There are mistakes in the data entry. The variable SpeciesName
needs some fixing. It identifies each of the species of birds, the some of the spelling of the birds with similar names varies. This leads so misclassifications of birds. There is also month and day variables that have issues as well.
The data table OrdwaySpeciesNames
collects together all the different types of names. The assignment is basically creating a manual for birders to guide them to the correct time of year to visit ordway to see a particular species.
Getting the data table:
OrdwayBirds <- OrdwayBirds %>% select(SpeciesName, Month, Day) %>% mutate(Month= as.numeric(as.character(Month)), Day= as.numeric(as.character(Day)))
The mutate()
function arranges month and day as numerical variables.
Including Mis-spellings, how many different species are there in OrdwayBirds data?

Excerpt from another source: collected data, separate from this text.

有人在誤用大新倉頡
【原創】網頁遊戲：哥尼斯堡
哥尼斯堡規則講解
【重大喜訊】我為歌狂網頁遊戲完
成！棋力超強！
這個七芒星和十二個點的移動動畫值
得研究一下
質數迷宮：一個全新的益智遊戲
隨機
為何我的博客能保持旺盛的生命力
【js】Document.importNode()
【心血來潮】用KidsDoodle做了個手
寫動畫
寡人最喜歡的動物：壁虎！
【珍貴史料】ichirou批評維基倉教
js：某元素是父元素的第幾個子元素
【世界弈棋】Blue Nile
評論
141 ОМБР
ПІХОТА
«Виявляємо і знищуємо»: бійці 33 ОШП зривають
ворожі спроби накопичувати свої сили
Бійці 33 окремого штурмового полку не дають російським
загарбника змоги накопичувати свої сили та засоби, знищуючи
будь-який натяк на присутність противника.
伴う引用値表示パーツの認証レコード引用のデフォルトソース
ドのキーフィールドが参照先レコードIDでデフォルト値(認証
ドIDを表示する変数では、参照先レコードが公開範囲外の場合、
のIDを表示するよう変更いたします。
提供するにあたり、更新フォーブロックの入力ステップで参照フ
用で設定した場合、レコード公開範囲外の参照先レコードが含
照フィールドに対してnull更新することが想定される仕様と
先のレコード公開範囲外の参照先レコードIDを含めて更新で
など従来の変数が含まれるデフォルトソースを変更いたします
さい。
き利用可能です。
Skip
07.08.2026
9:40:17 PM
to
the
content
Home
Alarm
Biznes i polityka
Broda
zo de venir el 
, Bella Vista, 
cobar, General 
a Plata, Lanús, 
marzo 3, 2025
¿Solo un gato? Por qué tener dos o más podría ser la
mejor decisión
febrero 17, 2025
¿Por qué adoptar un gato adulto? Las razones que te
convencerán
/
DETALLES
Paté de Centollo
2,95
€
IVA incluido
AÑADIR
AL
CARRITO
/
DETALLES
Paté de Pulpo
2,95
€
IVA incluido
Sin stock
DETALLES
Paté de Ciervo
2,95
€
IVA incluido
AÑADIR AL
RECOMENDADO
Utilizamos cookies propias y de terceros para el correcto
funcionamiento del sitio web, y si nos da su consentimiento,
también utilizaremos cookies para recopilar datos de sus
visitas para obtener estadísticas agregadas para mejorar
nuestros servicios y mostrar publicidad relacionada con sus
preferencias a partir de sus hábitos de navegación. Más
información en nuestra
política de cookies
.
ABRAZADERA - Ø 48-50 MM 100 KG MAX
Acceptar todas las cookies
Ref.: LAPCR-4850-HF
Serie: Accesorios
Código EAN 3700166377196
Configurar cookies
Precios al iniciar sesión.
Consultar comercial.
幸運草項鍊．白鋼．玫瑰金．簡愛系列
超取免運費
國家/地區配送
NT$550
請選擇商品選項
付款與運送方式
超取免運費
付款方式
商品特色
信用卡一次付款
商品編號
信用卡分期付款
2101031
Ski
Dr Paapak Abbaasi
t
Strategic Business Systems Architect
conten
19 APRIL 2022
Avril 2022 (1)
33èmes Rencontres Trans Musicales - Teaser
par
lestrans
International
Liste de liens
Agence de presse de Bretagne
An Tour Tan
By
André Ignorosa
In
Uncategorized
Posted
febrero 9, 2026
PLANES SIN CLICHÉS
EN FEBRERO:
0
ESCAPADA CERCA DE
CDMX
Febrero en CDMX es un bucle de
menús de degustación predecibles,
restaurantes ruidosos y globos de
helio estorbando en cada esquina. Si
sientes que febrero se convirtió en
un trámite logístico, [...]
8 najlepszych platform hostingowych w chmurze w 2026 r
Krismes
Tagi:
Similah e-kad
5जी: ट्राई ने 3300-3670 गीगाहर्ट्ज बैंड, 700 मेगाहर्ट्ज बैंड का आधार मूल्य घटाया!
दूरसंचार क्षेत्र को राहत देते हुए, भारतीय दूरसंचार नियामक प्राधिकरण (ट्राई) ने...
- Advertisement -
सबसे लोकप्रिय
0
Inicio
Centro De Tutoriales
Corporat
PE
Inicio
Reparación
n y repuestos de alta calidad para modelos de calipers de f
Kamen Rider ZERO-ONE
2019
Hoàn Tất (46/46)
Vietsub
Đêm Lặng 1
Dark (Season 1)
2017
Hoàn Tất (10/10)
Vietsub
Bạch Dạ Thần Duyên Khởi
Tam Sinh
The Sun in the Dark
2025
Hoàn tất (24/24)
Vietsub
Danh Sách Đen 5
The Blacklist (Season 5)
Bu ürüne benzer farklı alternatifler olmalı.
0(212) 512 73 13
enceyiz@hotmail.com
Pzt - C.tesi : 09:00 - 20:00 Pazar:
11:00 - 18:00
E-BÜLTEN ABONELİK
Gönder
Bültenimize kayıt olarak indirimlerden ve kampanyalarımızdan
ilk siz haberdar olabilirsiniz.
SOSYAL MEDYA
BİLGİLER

Make a data table that gives the number of the distinct species in the SpeciesNameCleaned
variable in OrdwaySpeciesNames
. Using n_distinct()
is very helpful counting the number of unique values in a variable.
OrdwayBirds %>% summarise(count = n_distinct(SpeciesName))
## count ## 1 275
New data table:
OrdwaySpecNameCount <- OrdwaySpeciesNames %>% summarise(count = n_distinct(SpeciesNameCleaned)) OrdwaySpecNameCount
## count ## 1 109
Use the OrdwaySpeciesNames table to create a new data table that corrects the mispellings in SpeciesNames
. Can be done by easily using the inner_join()
data verb.
Corrected <- OrdwayBirds %>% inner_join( OrdwaySpeciesNames) %>% select(Species = SpeciesNameCleaned, Month, Day) %>% na.omit() # Cleans up the missing ones
Look at the names of the varibles in OrdwaySpeciesNames and OrdwayBirds:
Whch variable was used for matching cases?
What were the variables that will be added?
Count how many bird captures there are of each of the corrected species. You can call the data table that contains the count, CountCorrect
. Arrange this into descending order from the species with the most birds and look through the list.
CountCorrect <- Corrected %>% group_by(Species) %>% summarise(count=n()) %>% arrange(desc(count))
Define for yourself a "major species" as a species with more than a particular threshold count. Set your threshold so that there are 5 or 6 species designated a major
Filter to produce a data table with only the birds that belong to a major species. Save the output in a table called Majors
.
topSixSpec <- CountCorrect %>% head(n = 6) %>% .$Species topSixSpec
## [1] "Slate-colored Junco" "Tree Swallow" ## [3] "Black-capped Chickadee" "American Goldfinch" ## [5] "Field Sparrow" "Lincoln's Sparrow"
Majors <- Corrected %>% filter(Species %in% topSixSpec)
Write a command that produces the month-by-month count of each of the major species. Call this table ByMonth.
ByMonth <- Majors %>% group_by(Species, Month) %>% summarise(count = n()) %>% arrange(Month)
Display this month-by-month count with a bar chart arranged in a way that will tell the story of what time of year the various species appear.
CrazyMonth <- monthAbbr <- with(Majors, plyr::mapvalues(Month, from = 1:12, to = month.abb)) CrazyMonth <- factor(CrazyMonth, levels = month.abb) Majors$Month <- CrazyMonth
Majors %>% ggplot(aes(x = Month)) + geom_bar() + facet_wrap(~ Species) + theme(axis.text.x=element_text(angle=45,hjust=1))
What time of year the various Species appear.
Overall, correcting the data allows for people to basically know what months are best for going to the Ordway to see particular species especially the major species. In the future trying to do minor species as well with a threshold then compare the months of the major and minor species.